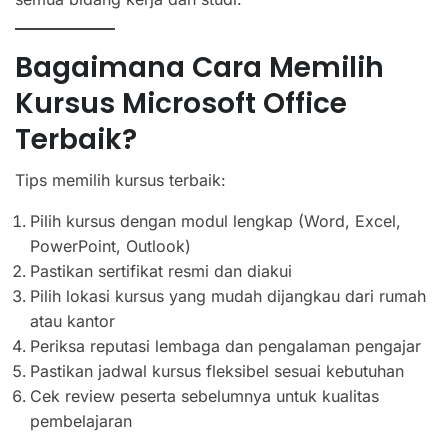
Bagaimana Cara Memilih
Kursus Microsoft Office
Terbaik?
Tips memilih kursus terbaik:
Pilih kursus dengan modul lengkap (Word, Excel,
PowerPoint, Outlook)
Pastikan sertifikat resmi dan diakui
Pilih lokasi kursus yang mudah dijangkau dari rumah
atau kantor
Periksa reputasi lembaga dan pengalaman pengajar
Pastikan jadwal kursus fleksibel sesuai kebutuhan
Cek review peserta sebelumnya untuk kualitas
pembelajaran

_ _ _ _ _

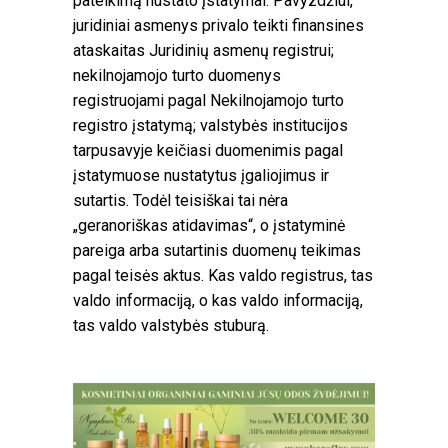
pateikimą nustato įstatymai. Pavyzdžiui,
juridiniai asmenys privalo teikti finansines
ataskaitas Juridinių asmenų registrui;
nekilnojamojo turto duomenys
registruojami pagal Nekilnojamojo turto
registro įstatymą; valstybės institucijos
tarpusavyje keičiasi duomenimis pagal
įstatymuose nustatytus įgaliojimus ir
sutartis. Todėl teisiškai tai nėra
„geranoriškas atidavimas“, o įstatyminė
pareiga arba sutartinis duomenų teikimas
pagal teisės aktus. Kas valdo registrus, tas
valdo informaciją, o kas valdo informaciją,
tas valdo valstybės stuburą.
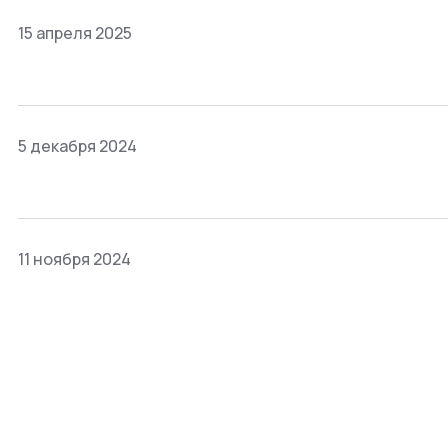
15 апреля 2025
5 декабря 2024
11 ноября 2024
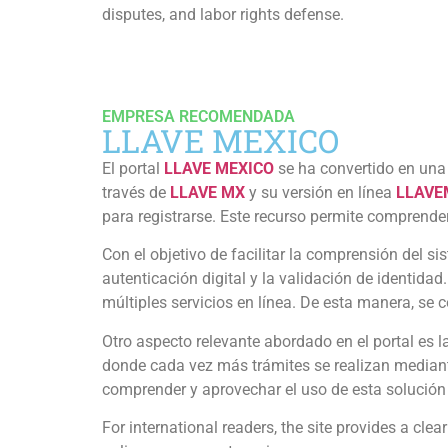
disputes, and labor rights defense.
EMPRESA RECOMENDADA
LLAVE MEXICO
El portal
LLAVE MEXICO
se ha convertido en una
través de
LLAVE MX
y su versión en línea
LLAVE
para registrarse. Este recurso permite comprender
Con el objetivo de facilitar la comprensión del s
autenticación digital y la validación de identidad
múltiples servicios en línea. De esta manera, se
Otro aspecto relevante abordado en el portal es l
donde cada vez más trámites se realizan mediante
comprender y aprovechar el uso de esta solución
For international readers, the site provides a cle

_ _ _ _ _

What is needed ▸ Find the lines above that hold "Pilih", then copy each of them.

Output for this exercise ▸
Pilih kursus dengan modul lengkap (Word, Excel,
Pilih lokasi kursus yang mudah dijangkau dari rumah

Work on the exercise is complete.